*Your objective*. Among the entries below, one line contains "drag(518, 341, 438, 201)" and another contains "click(552, 282)". Transcribe those two lines and every line between them, exactly.

*Input*.
────────
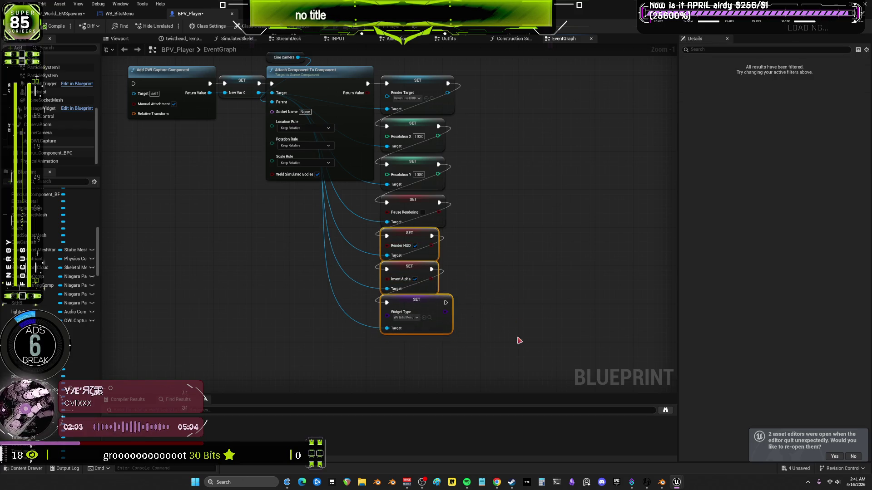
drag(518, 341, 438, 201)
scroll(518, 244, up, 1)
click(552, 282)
────────
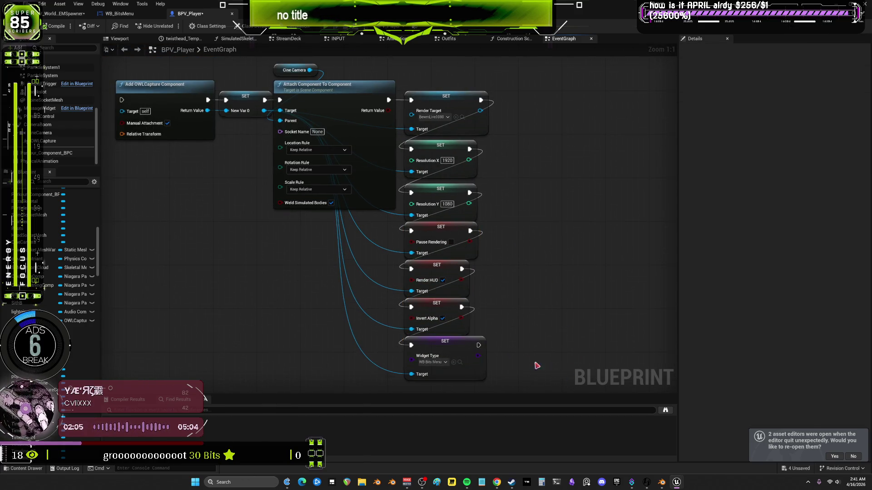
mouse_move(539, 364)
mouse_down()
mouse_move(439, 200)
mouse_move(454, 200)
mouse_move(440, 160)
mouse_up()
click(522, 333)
────────
*Response area*.
drag(518, 341, 438, 201)
scroll(518, 244, up, 1)
click(552, 282)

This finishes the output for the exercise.